DOCUMENT EXTRACT |
# Cellular Trail Cameras



## Jim (Dec 13, 2021)

It’s been a few years since i spent a fortune on a Spartan cell camera. While it worked ok, it’s time to upgrade. I see prices have come way down. 

What are you all using these days? Pros and cons?


Sent from my iPhone using Tapatalk


----------



## CedarRiverScooter (Dec 17, 2021)

I am using a Vosker at my remote acreage.

$8 per month for the service. We see deer there every night. Raccoons too.


----------



## Jim (Jul 28, 2022)

Bumping this as I'm getting the urge. I'm being super cheap as well, so I need a decent cell camera that I will not cry over if it gets stolen.


----------



## MrGiggles (Sep 9, 2022)

Kinda late. But I bought my first cell cam this year, a Stealthcam Fusion X. It was $65 on ebay, been working fine for a month now. Cheapest subscription is $5 a month. Works on AT&T's network.

We'll see how it holds up. I bought some cheap cams a couple years ago and most went into the landfill after proving to be unreliable.

I do know that Exodus offers a theft replacement policy, but they are expensive. I've had good luck with Moultrie (have one that's almost 10 years old now and still works great), and I see Academy has one of their cellular models for $69.99. That seems like a great deal, and it's on Verizon's network.


----------



## Jim (Sep 10, 2022)

Thanks! I’m going to check out ebay now.


----------



## poorthang (Sep 11, 2022)

Metropolitan Correctional Center in Manhattan has some that were never used. re: jeffery epsteins cell.


----------

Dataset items

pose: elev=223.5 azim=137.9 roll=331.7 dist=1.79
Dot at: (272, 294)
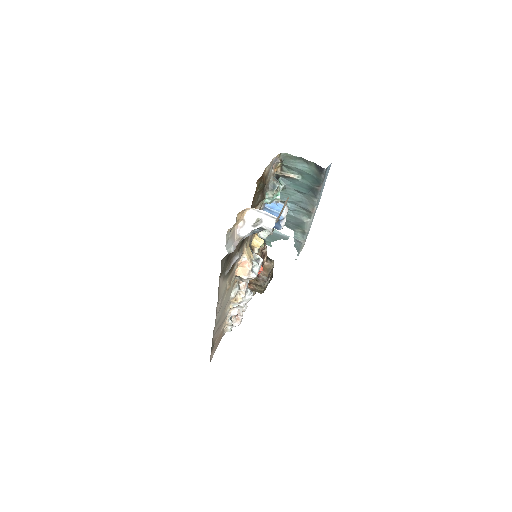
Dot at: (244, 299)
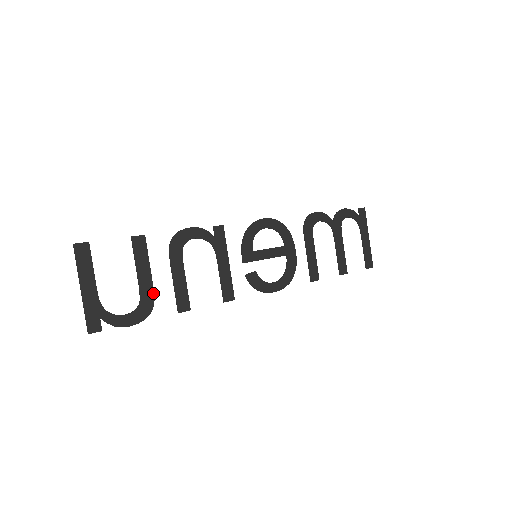
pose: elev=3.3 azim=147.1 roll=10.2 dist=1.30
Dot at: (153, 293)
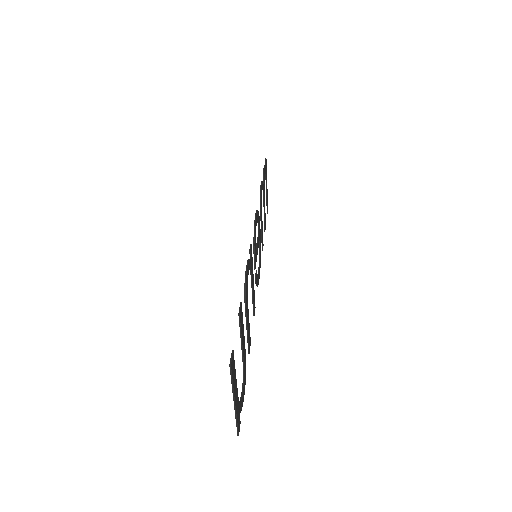
Dot at: (245, 353)
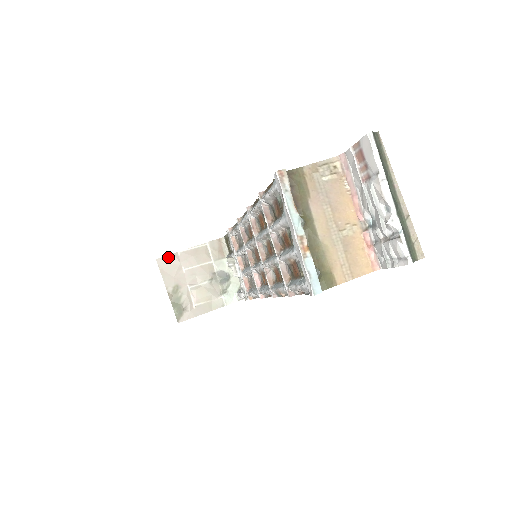
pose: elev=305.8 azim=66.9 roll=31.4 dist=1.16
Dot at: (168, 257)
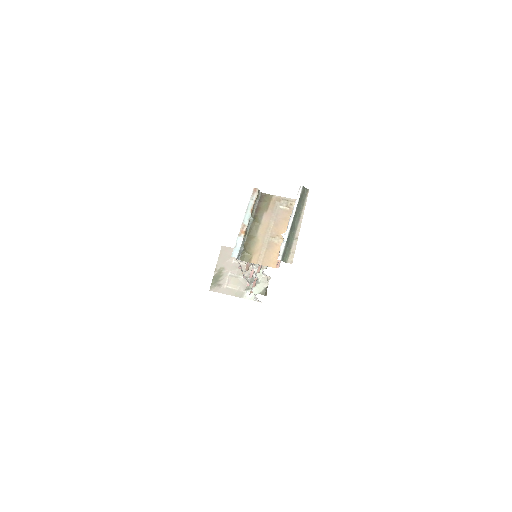
Dot at: (229, 248)
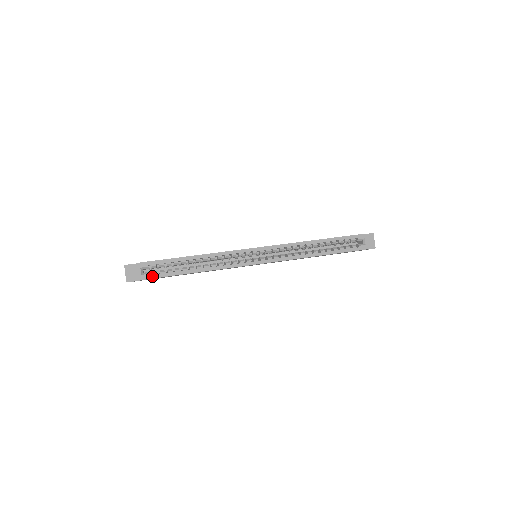
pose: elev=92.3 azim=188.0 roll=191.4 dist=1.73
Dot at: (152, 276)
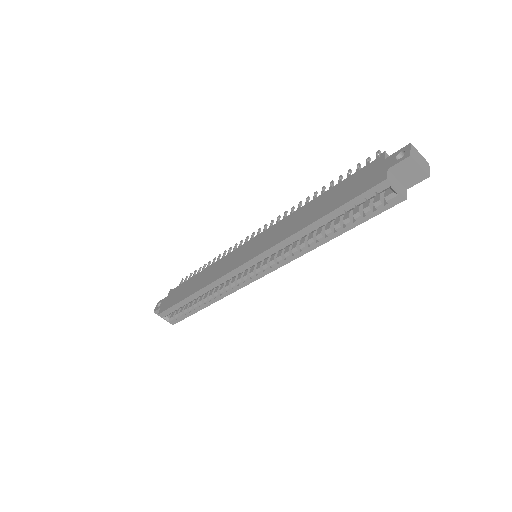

TASKS |
1 – Answer these from the trail camera thread:
(a) What is the monthly cost of the Vosker service?
(b) What price was paid for the Stealthcam Fusion X on eBay?
(c) Which network does the cellular model sold at Academy run on?
2 – Print the part of the trail camera thread that begins at the words "## MrGiggles (Sep" and ends after "to be unreliable.".
3 – List every trail camera brand named in the trail camera thread.
The cross-view point data are separate from the trail camera thread.

TASK RESULTS |
1 –
(a) $8 per month.
(b) $65.
(c) Verizon's network.

2 –
## MrGiggles (Sep 9, 2022)

Kinda late. But I bought my first cell cam this year, a Stealthcam Fusion X. It was $65 on ebay, been working fine for a month now. Cheapest subscription is $5 a month. Works on AT&T's network.

We'll see how it holds up. I bought some cheap cams a couple years ago and most went into the landfill after proving to be unreliable.

3 –
Spartan
Vosker
Stealthcam
Exodus
Moultrie